Work on Feeling Good Without Working

by Editorial Board on February 5, 2014 · 0 comments

in Uncategorized,Health & Wellness,Living with a Disability

When Social Security Disability benefits replace the income you had from a job, stop and assess how you feel about not working. While you continue to provide for your family in a different way, you may still feel dissatisfied about life without a job.

A lot of us determine our self-worth by our ability to take care of our families through the work we do. When a disability comes along and you can’t work, you may begin to feel down because you think you’re no longer able to provide for others.

Working isn’t the only way to provide for your family. Filing for and getting Social Security Disability benefits could also give you a monthly income that financially supports your family.
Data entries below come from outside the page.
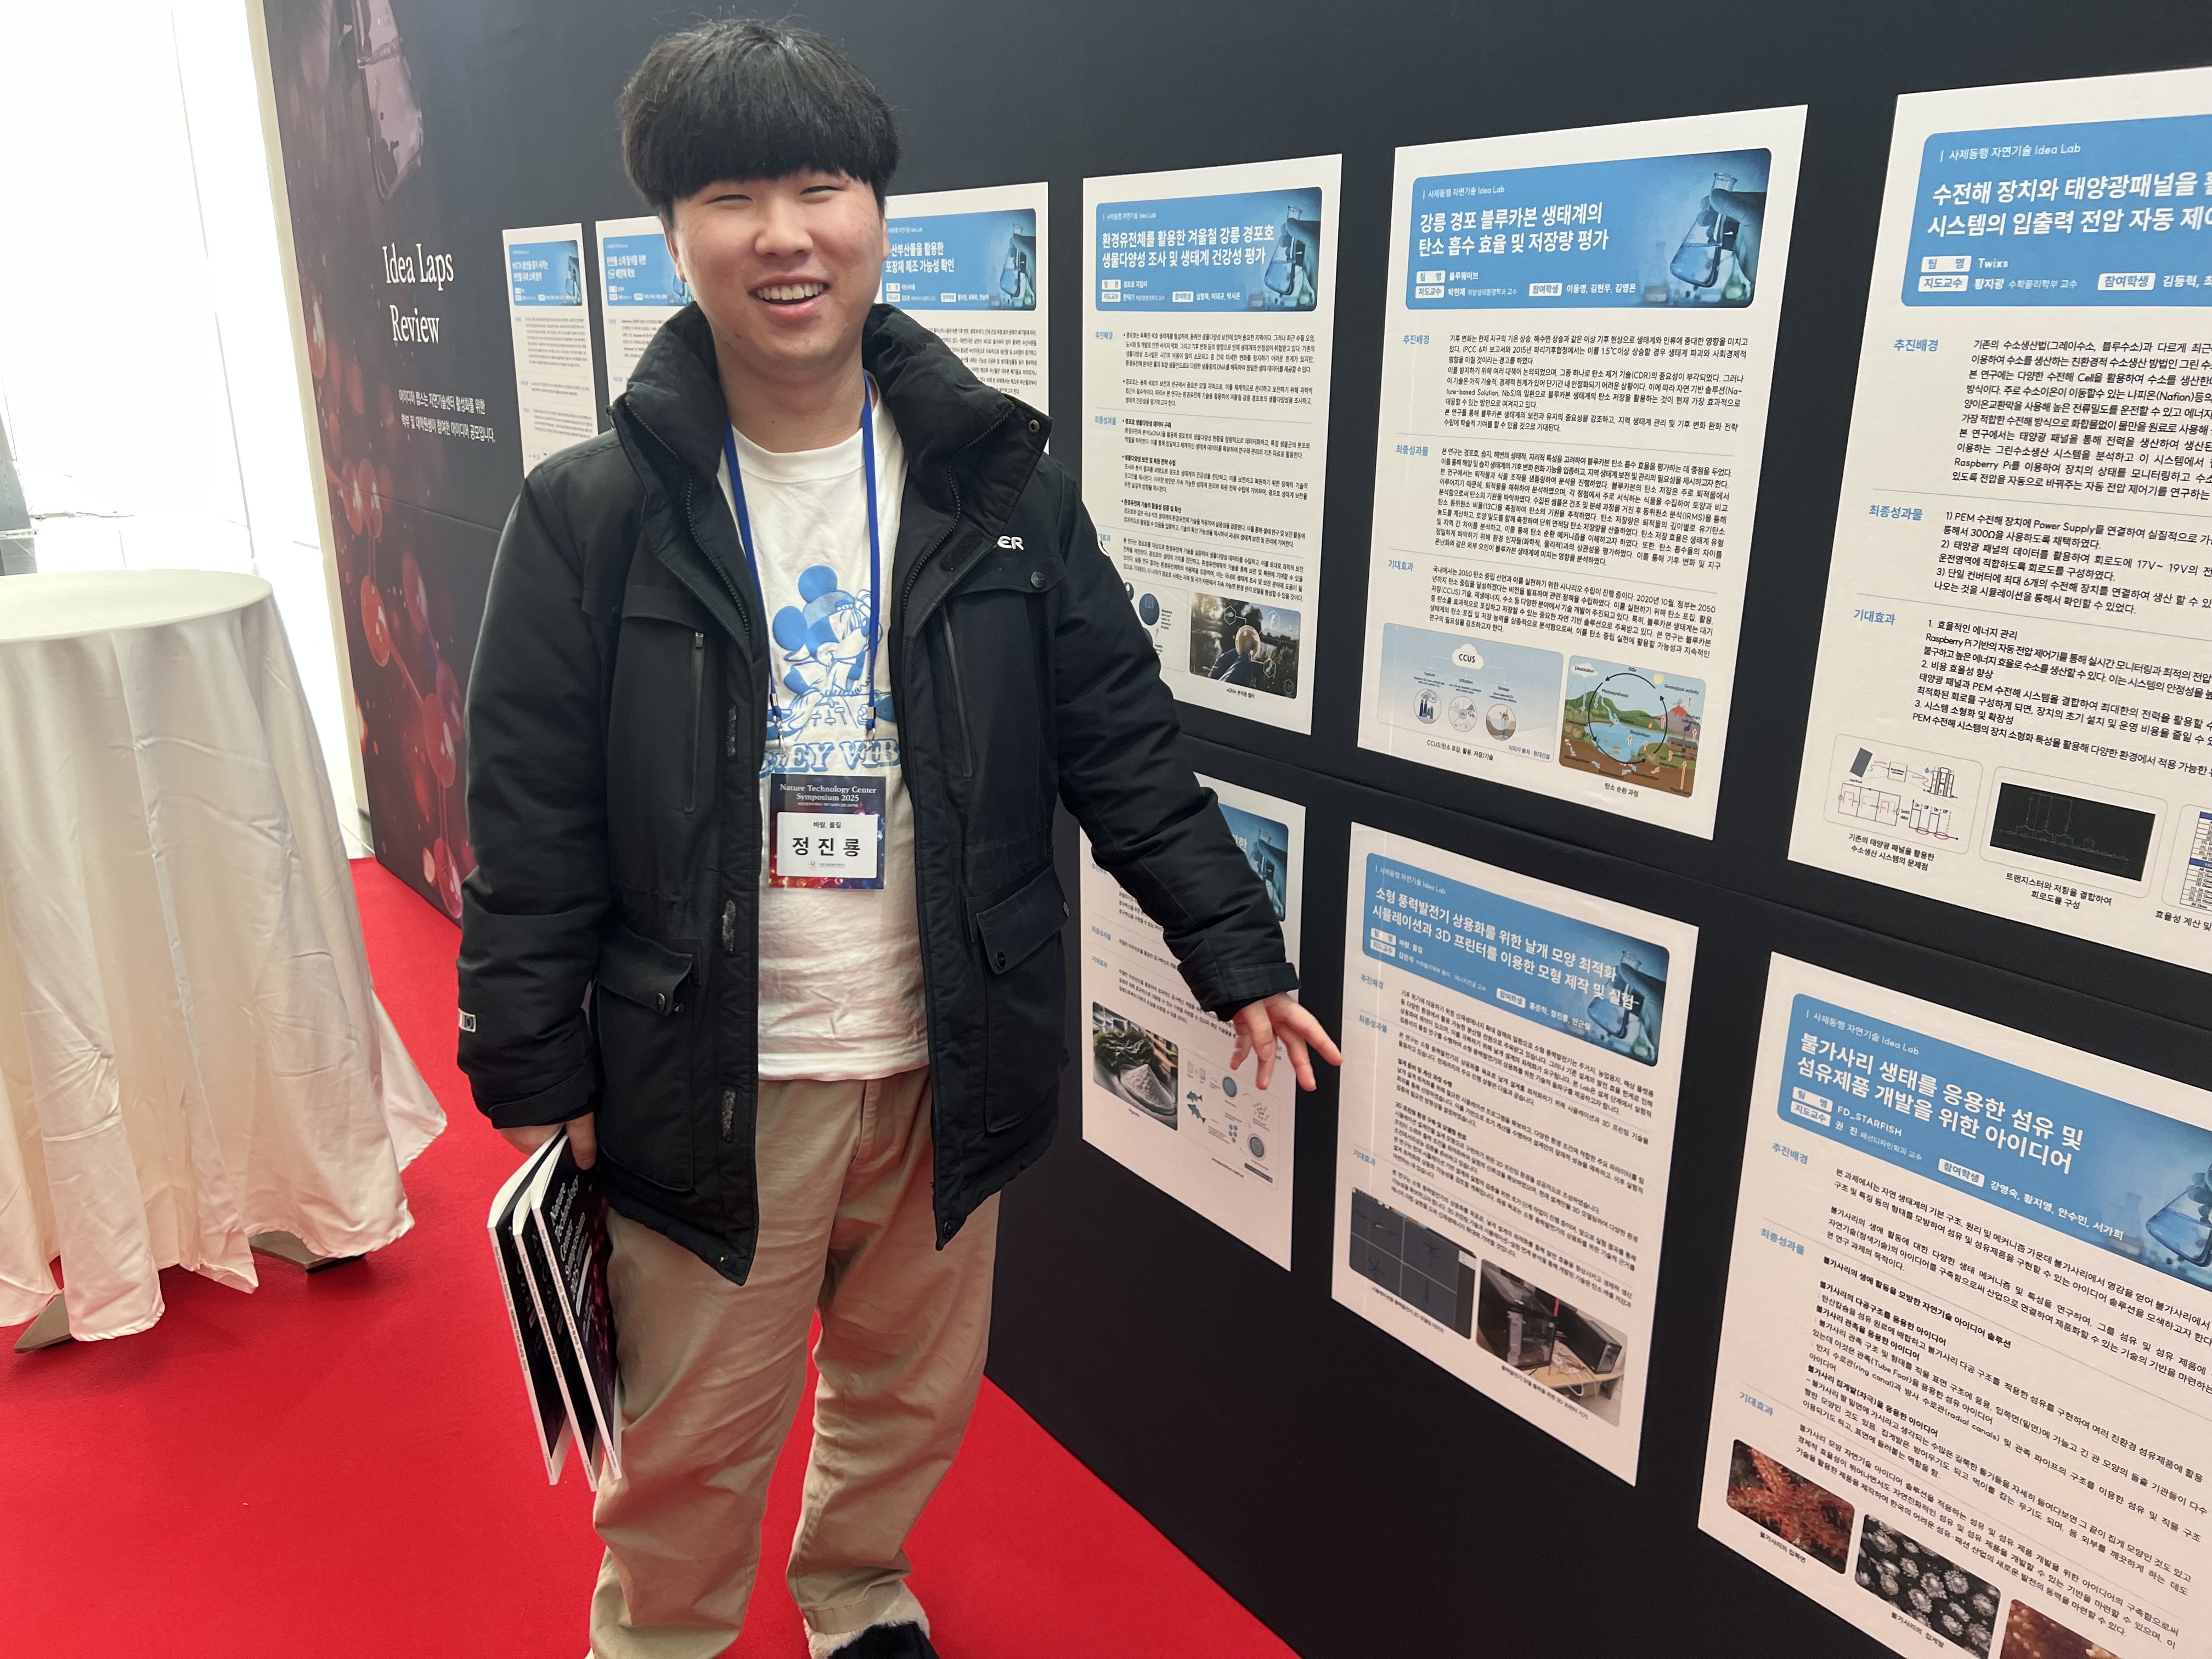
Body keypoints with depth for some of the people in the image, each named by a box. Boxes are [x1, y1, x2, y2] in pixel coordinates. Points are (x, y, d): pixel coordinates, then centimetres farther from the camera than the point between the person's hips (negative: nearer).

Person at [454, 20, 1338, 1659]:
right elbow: (533, 822, -5)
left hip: (949, 1062, 3)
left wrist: (1239, 954, -4)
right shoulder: (592, 516, -8)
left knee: (917, 1391, 23)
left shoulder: (1001, 484, -3)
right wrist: (534, 1075, -4)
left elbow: (1125, 743, -1)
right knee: (690, 1443, 15)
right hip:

Work satisfaction comes in many forms: From doing a good job, from public recognition or praise from the boss, from being depended on for answers, from the camaraderie of the workplace itself.
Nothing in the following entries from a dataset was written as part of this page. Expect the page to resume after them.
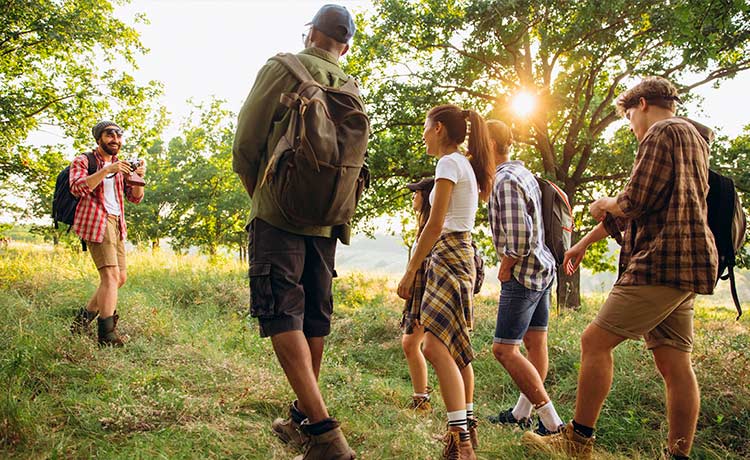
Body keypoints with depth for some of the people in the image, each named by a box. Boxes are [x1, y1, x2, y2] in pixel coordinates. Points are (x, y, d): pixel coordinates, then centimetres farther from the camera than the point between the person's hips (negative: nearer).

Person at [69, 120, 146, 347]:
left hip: (116, 223, 8)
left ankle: (84, 317, 19)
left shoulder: (120, 165, 22)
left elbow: (135, 197, 14)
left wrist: (138, 177, -6)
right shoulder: (82, 161, 3)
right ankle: (107, 333, -19)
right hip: (96, 221, -8)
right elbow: (77, 188, -15)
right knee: (111, 274, -18)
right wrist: (106, 170, -24)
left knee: (120, 277, 7)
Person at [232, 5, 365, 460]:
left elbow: (247, 141, -3)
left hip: (280, 212, -6)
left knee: (282, 315, -9)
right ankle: (303, 419, 23)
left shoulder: (283, 68, -1)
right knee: (314, 320, 11)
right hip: (327, 219, 6)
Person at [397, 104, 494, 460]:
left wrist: (410, 270, -15)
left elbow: (435, 225, -17)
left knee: (437, 347, -18)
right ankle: (465, 426, 26)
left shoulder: (449, 163, -10)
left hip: (448, 256, -10)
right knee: (455, 346, 16)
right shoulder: (467, 166, 19)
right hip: (461, 255, 10)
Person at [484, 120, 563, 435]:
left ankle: (552, 423, -2)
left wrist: (505, 268, -12)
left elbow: (519, 237, -27)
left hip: (523, 273, -10)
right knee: (535, 343, 14)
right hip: (542, 270, 10)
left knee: (504, 349, -6)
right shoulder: (522, 172, 12)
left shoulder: (505, 181, -19)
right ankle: (521, 413, 27)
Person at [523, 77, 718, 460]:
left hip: (661, 263, -10)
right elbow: (633, 210, 28)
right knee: (673, 363, 7)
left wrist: (602, 207, 7)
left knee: (595, 341, -8)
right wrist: (585, 242, 30)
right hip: (682, 268, 10)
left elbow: (635, 203, -16)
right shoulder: (691, 137, 26)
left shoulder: (663, 132, -6)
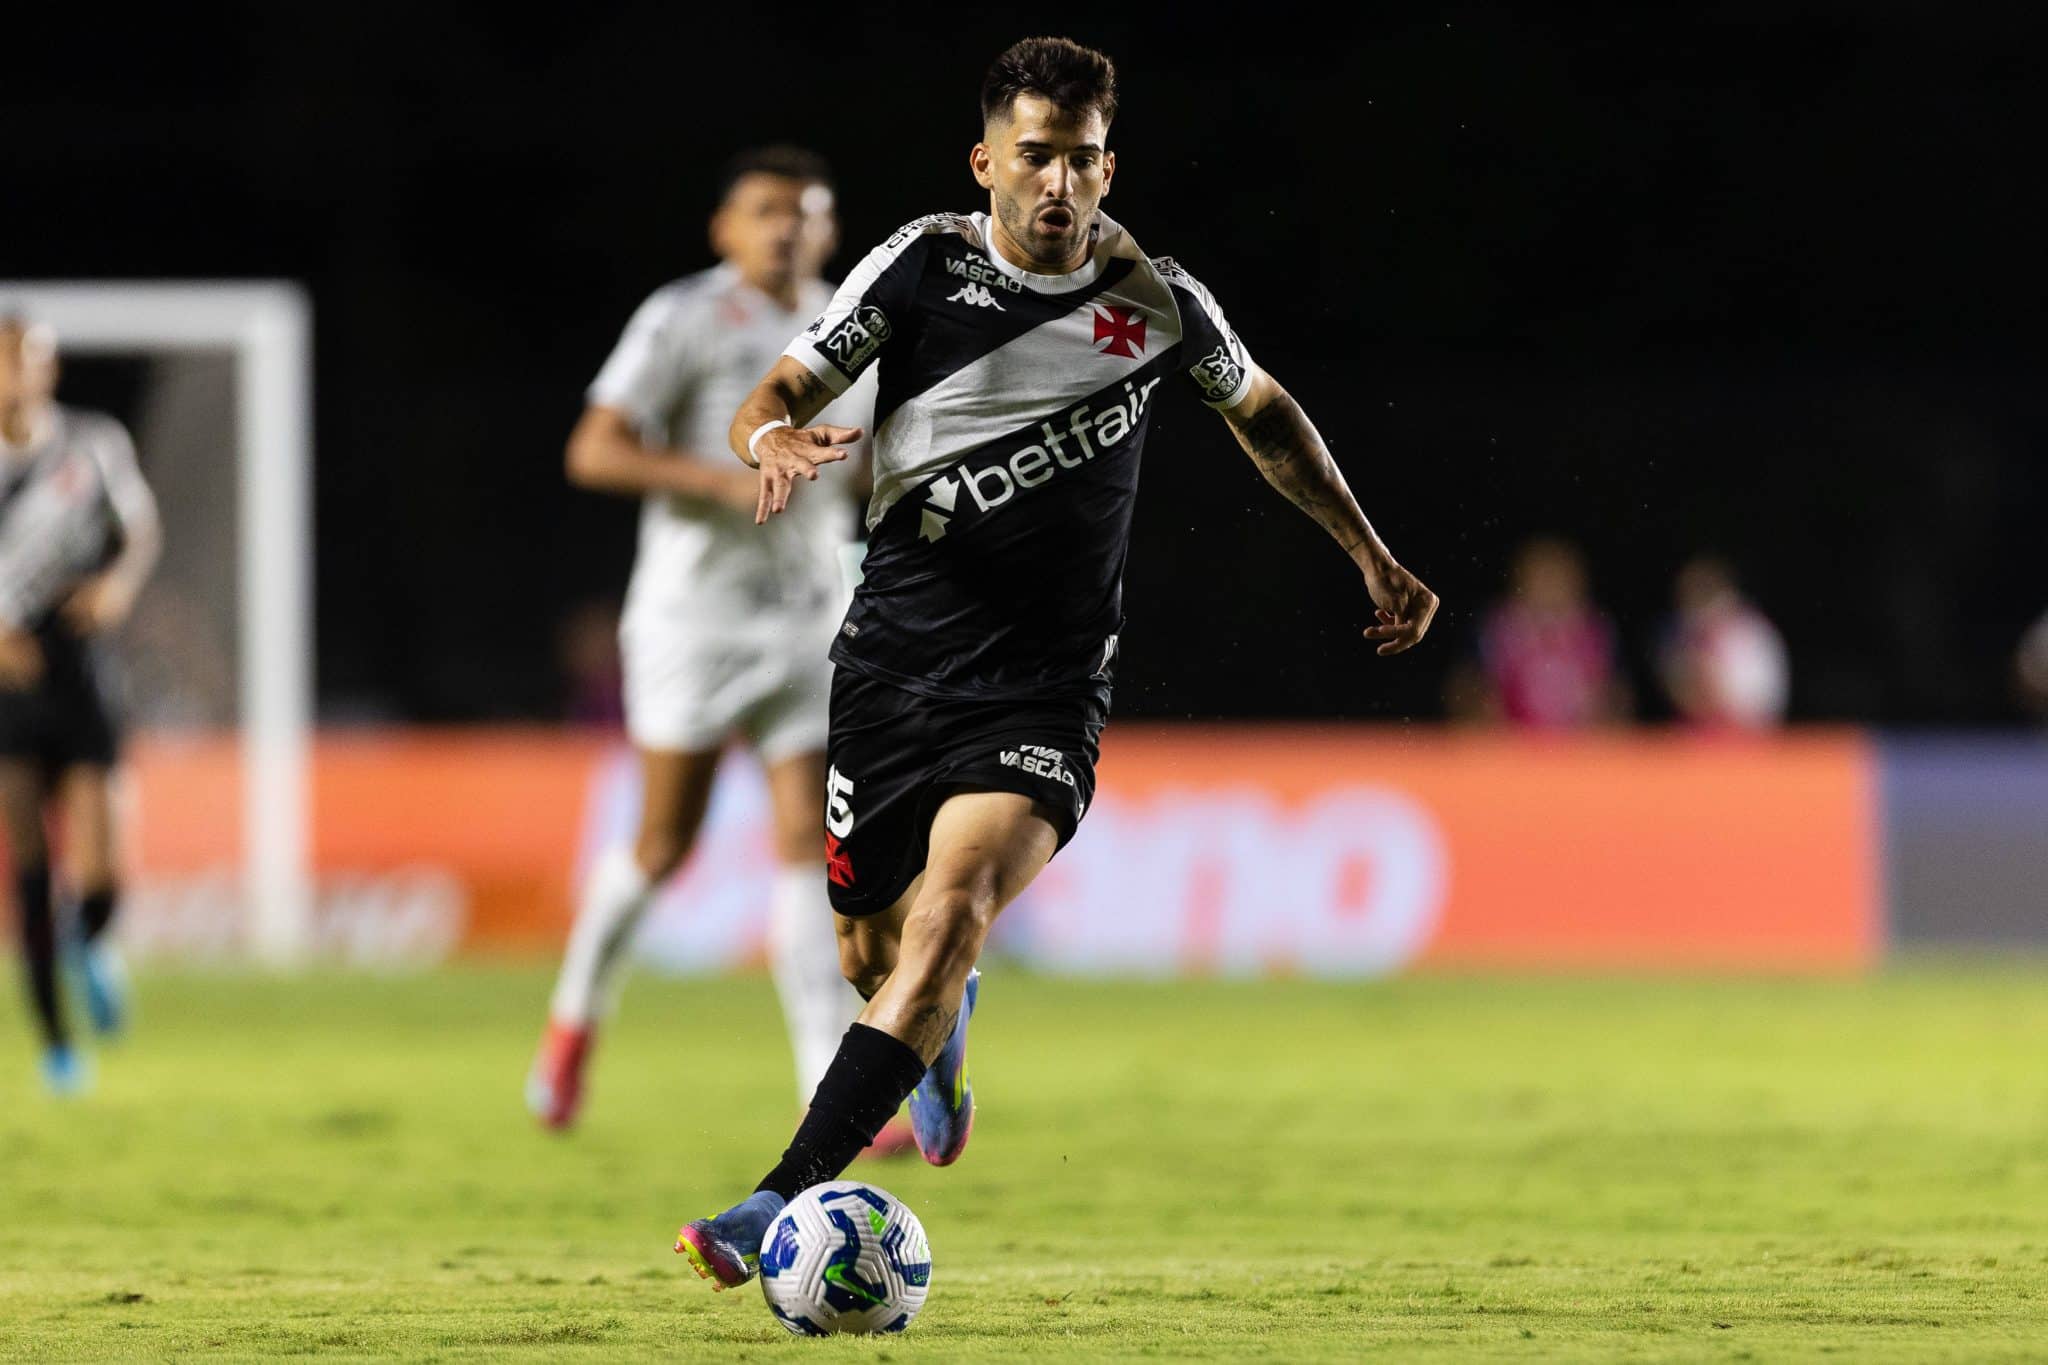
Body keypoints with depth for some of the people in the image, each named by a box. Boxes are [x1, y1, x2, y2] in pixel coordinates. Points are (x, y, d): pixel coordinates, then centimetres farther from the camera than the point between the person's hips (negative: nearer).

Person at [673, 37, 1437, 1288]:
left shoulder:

You can still seek out this type of gratification in other areas of your life while on Social Security Disability benefits. Here are a few ideas on how to apply your expertise and life experience to get personal gratification in return.

Help those you know
Do you have a student in your household or extended family who could benefit from your advice or tutoring? What about a friend or family member with a small business who can benefit from your experience? You don’t have to do these types of activities often for them to be of great value to others. Being appreciated for the help you’re giving can be just as rewarding as traditional workplace recognition.
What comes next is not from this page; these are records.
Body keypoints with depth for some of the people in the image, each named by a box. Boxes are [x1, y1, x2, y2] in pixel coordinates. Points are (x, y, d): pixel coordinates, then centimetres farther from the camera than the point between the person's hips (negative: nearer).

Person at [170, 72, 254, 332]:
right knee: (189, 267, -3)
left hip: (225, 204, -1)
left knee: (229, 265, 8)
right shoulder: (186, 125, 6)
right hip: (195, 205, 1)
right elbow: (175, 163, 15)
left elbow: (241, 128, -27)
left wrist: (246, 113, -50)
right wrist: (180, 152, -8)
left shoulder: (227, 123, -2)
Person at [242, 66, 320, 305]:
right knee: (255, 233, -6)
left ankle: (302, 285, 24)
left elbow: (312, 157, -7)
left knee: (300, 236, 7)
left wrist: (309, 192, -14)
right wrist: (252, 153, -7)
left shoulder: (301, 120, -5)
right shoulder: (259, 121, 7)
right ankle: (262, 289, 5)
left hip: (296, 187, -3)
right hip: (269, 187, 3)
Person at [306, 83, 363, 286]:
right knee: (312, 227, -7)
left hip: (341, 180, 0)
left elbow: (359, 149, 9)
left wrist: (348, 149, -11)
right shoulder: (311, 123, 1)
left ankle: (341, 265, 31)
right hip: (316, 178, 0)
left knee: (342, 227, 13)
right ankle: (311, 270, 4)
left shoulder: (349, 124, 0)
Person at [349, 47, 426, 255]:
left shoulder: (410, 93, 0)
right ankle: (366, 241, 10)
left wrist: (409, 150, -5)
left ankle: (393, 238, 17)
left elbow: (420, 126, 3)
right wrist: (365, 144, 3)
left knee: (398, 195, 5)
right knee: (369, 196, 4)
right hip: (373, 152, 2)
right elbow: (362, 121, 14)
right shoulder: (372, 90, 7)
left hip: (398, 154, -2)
Volunteer in the community
Volunteer opportunities are often set up for people who can only do tasks for a few hours a week. Volunteering experiences vary from churches to hospitals to museums – and the environment may be similar to what your job was. Typically you’ll be able to put in as much time as you can handle, and you’ll often find it’s as rewarding as your paid position.

Organizational work
Join clubs or organizations that line up with your interests. After a while, you’ll learn how the group is run and you may consider taking a leadership role. Groups are usually run by an elected or appointed board, and typically the workload for board members is just a few hours a month. This type of work is similar to volunteering, and the work is very much like working in a business. Your participation in the organization as a member, in addition to your leadership position within the group, can be a rewarding experience.

Know your limitations
Your work was a constant element and large part of your life, and although you can no longer work, or even do full time work substitutes, you can do other things within your limitations. You can still find the good feelings, gratification, and sense of accomplishment you got from work through alternate activities. And when you regularly schedule these activities you’re your life, you’ll find a new way to feel valued, driven, and happy.